Pull out every line in the listing below that contains the string "terus". Treat uppercase and lowercase as different.

(Saved data entries)
****

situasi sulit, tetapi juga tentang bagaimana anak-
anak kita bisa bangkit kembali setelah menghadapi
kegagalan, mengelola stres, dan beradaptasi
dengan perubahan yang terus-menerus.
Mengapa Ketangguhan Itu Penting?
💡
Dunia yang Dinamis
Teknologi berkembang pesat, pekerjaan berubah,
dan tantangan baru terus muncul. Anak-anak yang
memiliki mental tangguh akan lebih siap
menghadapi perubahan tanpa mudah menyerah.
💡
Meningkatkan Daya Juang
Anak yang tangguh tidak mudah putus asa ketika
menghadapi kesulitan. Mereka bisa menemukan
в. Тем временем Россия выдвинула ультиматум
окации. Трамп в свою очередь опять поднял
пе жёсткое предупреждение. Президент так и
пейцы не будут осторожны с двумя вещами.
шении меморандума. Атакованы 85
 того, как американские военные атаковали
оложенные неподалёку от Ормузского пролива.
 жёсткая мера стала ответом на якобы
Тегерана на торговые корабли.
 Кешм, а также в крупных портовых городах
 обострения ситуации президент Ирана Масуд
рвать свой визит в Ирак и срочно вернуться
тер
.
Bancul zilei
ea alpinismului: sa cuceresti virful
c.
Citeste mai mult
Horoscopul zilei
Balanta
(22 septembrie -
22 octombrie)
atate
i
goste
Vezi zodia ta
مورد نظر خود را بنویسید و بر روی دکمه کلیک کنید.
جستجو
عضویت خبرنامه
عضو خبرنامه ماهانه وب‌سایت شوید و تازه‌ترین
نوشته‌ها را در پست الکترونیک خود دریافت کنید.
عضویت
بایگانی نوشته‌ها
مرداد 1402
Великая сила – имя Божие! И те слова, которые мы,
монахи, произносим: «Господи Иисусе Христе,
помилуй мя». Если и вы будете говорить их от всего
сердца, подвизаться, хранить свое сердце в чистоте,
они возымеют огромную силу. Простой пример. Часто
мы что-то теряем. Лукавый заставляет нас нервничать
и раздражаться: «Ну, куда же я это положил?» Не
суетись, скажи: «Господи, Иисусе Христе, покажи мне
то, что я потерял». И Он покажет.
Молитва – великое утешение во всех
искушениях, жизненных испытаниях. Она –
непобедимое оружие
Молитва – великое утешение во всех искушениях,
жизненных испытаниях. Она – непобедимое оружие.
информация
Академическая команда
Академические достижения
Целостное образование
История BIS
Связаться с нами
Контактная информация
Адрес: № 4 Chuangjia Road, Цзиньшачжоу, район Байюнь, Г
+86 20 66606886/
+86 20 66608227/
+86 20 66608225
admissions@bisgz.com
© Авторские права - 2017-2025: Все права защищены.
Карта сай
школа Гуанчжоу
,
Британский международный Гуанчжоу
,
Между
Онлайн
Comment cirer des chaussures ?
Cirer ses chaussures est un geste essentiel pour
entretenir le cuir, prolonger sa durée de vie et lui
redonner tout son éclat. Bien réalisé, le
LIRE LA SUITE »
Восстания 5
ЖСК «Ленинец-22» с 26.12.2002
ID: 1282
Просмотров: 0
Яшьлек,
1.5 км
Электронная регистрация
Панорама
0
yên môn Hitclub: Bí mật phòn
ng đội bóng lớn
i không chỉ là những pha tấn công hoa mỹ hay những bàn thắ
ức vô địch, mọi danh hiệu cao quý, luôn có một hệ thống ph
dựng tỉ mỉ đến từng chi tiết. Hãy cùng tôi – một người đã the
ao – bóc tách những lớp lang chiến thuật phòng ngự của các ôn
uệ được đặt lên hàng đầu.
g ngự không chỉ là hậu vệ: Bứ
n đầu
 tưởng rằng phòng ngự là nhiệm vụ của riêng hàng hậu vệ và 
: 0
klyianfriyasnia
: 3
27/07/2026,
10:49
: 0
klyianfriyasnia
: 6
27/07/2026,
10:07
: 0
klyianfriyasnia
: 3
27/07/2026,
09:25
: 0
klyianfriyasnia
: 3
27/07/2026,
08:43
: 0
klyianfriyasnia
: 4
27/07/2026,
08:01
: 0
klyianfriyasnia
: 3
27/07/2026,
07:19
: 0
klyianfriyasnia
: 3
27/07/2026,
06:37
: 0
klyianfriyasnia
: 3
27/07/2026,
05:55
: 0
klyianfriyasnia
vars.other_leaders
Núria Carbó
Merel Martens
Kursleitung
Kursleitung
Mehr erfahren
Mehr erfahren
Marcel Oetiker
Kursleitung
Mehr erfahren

****

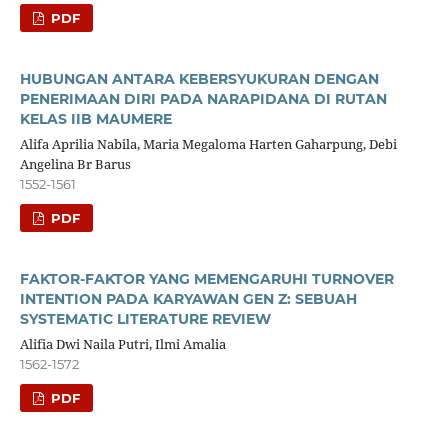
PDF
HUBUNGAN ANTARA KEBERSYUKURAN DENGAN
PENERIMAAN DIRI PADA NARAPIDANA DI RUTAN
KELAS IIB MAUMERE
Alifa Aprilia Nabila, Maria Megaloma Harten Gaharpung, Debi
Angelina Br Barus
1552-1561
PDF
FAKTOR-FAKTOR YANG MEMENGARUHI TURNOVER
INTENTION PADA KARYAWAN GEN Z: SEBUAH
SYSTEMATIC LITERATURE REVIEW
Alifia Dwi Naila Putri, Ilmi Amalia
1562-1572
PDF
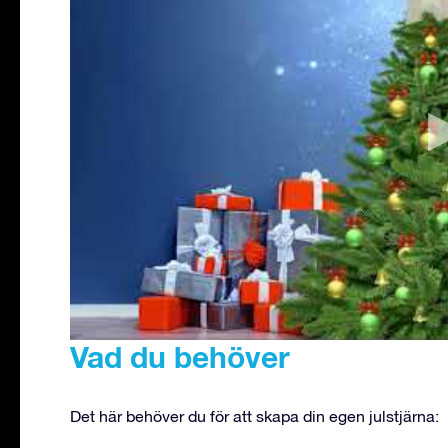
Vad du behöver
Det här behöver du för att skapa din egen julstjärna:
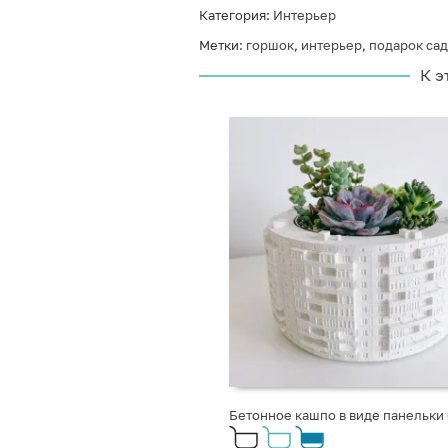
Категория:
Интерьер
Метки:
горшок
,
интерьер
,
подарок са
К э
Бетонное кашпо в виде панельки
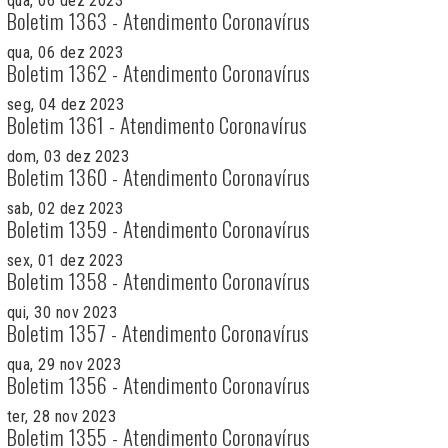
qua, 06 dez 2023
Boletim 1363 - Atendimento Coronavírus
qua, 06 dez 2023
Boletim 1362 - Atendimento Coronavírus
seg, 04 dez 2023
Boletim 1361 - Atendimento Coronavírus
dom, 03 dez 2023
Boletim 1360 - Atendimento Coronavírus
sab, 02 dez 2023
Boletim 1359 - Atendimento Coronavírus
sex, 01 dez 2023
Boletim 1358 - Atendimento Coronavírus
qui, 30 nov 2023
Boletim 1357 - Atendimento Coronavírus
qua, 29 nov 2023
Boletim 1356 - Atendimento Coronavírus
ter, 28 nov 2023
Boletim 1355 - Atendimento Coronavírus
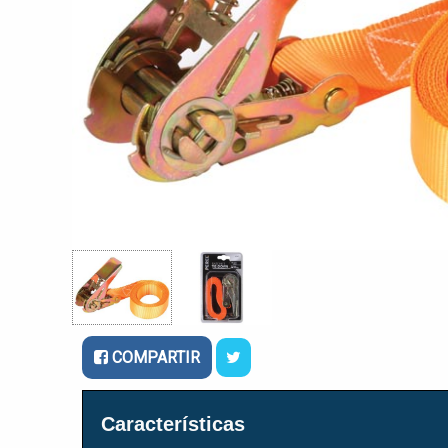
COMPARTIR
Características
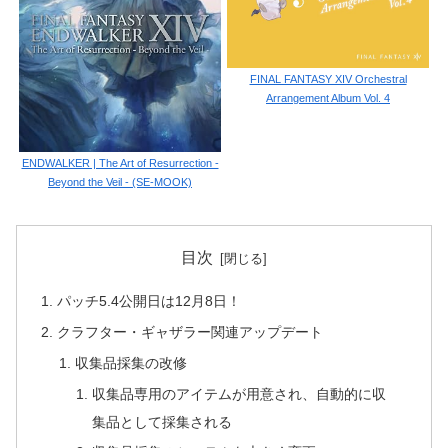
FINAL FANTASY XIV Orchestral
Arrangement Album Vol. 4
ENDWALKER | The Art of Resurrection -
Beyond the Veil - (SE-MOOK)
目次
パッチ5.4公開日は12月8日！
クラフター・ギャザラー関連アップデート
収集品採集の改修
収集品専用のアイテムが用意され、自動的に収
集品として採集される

****

## Exercise solution
dengan perubahan yang terus-menerus.
dan tantangan baru terus muncul. Anak-anak yang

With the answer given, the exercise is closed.